So it's been like... 10 minutes and the novelty of my very own blog still hasn't worn off. So a wee bit of background...
I study Classics and History and one of the major universities in Wellington.
I waitress at one of the busiest restaurants in Wellington and although my boss is a dick, I like it.
I still live at home with my Dad and stepmum, though if you saw my sweet ass set up, you'd understand
I like cooking, but baking is my first true love
I probably drink too much, but I think it will just add to the quality of the material posted
I am the queen of awkward situations and handle them well (if running away at the first chance is handling something well)
I manage to ruin most new relationships by getting drunk and talking
I am single coz the thought of a relationship is still kinda scary
I say things like OH NOES and LOLZ and gratuitously use language like a 14 y/o on myspace in an ironic way coz it's funny
I kiss girls, not in the Katy Perry kinda way but in the I kiss girls coz I like kissing girls kinda way
Most of my friends are queer identifying. If you don't know what that is, feel free to ask.
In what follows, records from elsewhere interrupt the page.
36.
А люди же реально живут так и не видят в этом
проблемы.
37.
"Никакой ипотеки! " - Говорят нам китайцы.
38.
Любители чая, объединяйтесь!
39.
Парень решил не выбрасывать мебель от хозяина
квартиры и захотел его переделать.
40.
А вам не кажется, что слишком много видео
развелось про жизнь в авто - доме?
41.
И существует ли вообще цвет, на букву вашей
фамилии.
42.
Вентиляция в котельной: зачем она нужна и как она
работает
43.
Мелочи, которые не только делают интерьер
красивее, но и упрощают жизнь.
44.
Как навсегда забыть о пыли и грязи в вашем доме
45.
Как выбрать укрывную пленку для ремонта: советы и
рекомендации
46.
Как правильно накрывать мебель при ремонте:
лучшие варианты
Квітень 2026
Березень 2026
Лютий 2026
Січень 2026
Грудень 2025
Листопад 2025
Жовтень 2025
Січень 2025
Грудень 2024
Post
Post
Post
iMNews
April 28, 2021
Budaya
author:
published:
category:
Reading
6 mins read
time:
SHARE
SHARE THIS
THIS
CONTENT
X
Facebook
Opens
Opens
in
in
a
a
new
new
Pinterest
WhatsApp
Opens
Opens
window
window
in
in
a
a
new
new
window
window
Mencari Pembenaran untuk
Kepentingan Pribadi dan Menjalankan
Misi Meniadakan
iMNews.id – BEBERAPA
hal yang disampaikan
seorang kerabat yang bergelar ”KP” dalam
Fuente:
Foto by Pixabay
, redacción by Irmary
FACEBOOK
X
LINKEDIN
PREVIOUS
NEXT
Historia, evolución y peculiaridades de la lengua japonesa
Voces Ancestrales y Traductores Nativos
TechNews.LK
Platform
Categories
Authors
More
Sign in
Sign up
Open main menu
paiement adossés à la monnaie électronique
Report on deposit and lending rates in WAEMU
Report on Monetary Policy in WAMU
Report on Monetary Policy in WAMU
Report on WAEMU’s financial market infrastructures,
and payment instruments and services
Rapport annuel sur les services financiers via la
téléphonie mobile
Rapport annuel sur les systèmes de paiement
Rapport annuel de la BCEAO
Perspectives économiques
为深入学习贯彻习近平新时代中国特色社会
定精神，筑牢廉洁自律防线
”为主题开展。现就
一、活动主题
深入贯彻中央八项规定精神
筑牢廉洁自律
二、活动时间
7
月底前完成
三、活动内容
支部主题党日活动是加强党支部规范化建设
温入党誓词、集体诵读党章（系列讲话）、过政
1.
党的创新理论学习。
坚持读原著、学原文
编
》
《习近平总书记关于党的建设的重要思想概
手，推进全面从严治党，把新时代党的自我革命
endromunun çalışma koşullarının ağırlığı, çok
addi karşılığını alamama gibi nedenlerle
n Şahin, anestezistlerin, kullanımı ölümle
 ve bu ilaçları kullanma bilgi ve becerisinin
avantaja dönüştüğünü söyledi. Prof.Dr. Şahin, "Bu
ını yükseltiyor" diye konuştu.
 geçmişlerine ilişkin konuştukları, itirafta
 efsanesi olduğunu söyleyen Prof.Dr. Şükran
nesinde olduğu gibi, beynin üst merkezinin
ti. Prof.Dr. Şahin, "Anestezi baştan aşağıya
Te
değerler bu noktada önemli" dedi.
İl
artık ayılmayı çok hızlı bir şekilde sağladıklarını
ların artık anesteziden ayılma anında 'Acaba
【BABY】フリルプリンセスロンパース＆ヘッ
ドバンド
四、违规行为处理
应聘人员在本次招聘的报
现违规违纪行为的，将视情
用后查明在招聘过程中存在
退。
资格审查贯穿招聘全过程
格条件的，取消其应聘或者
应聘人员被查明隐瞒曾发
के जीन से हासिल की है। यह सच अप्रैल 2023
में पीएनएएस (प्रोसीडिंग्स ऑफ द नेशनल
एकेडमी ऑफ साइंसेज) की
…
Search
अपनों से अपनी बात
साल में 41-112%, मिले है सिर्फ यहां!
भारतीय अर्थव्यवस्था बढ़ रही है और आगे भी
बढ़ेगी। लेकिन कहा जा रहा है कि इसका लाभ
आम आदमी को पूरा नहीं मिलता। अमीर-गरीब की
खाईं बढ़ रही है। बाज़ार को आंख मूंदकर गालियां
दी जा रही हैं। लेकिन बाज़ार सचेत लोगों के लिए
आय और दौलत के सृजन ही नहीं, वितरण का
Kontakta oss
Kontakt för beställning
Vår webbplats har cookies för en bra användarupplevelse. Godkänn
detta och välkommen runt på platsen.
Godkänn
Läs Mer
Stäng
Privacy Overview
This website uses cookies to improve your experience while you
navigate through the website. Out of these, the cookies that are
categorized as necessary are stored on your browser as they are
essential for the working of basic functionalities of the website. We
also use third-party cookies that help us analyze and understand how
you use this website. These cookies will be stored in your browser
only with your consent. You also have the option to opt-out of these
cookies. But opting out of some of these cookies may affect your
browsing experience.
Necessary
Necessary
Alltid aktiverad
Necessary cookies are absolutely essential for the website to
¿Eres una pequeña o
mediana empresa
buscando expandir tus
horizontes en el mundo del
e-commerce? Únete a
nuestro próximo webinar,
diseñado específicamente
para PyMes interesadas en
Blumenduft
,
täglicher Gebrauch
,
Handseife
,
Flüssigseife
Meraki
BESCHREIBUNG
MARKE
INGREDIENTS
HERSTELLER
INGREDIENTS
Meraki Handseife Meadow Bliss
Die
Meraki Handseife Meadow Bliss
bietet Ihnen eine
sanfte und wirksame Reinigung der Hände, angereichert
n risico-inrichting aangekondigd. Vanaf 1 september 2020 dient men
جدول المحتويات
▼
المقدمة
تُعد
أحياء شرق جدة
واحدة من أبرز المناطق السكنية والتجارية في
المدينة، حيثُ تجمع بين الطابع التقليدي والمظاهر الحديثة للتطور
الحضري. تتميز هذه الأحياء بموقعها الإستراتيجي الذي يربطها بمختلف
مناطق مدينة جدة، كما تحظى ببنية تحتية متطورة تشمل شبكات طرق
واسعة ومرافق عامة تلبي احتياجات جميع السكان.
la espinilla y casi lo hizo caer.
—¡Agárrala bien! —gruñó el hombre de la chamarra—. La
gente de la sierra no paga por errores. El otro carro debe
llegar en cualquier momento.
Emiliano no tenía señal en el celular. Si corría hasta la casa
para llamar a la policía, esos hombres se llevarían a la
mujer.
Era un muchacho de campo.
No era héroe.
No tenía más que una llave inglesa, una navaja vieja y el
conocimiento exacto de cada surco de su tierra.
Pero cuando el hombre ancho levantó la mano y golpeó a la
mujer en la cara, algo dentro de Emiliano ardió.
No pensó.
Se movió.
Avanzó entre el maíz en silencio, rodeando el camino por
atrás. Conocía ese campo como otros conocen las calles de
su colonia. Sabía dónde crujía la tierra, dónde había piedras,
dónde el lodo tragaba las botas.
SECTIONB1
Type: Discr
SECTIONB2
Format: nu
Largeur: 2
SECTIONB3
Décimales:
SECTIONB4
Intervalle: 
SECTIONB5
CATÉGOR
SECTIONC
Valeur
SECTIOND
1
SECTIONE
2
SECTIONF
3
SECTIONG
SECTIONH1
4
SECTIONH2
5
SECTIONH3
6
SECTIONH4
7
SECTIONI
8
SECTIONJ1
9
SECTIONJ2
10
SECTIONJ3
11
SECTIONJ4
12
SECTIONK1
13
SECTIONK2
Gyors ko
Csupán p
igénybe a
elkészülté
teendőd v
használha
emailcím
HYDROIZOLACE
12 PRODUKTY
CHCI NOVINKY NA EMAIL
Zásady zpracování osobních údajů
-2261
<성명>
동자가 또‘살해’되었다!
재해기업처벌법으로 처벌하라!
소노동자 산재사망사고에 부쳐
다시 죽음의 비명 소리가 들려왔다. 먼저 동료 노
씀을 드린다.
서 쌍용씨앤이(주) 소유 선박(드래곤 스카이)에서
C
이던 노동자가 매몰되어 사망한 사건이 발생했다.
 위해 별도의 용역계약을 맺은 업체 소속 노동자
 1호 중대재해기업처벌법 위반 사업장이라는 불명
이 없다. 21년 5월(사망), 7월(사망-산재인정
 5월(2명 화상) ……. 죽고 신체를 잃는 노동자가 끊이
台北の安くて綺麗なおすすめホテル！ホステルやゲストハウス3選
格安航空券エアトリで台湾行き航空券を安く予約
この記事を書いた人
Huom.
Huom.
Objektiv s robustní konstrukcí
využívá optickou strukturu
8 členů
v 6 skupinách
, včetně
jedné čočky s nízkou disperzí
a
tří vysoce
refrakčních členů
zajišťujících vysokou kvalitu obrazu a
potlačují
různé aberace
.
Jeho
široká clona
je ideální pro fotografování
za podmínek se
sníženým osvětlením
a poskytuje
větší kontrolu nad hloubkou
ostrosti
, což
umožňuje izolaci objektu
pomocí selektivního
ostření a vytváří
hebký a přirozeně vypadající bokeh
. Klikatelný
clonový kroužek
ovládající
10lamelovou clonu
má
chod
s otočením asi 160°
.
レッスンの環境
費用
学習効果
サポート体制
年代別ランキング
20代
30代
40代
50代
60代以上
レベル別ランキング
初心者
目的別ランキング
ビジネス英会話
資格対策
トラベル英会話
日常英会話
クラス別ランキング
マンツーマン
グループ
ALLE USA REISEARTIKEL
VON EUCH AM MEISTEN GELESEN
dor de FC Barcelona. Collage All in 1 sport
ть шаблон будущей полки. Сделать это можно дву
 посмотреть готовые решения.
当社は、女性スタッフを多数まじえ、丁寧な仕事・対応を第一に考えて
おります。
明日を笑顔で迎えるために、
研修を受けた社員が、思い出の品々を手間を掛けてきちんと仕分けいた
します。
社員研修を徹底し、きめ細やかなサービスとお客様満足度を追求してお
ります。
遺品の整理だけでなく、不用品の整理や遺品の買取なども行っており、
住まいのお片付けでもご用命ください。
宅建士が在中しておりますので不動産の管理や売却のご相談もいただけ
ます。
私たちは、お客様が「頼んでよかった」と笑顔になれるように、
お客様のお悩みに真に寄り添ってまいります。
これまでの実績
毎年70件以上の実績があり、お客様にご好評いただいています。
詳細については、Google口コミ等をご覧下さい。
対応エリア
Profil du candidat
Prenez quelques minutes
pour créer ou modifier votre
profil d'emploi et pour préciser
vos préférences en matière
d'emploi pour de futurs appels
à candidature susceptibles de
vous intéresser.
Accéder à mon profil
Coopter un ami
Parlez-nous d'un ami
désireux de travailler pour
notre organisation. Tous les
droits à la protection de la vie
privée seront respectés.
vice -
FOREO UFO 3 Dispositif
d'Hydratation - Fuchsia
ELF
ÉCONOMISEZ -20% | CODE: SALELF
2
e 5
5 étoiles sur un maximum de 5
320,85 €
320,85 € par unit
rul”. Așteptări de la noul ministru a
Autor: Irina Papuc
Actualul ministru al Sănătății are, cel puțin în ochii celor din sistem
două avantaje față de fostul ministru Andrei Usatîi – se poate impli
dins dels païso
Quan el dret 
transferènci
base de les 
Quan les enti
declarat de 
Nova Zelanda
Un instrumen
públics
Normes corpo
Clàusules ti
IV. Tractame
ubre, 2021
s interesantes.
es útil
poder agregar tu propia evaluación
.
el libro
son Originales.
There's heaps more, but I can't think of anything right now. No doubt over the course of this you charming readers (of which there are none right now) will learn more.
Insight to what I'm like:
I go to a cafe after work quite often. Working nights means that I have to find something to wind down and caffeine seems to help that. And there's this Dutch boy who works there who gave me his number *swoon* so one thing led to another and I ended up partying with him. Just as I was about to make the smooth moves into kissing him, he said he wanted to be friends. Last thing I remember:
"I dont' care that you're 10 years older than me! [oops, hadn't told him that] I just want you to stick it in! But it's more than that [Dutchy] coz I like you and I DON'T CARE THAT YOU'RE 10 YEARS OLDER THAN ME AND JUST WANT YOU TO STICK IT IN... incoherent babbling...you're a fucking dick!"
After that, things have been interesting. Beeteedubs, I haven't had sex since hmmm last easter. The point of that story was to show you what happens when I get drunk and open my mouth.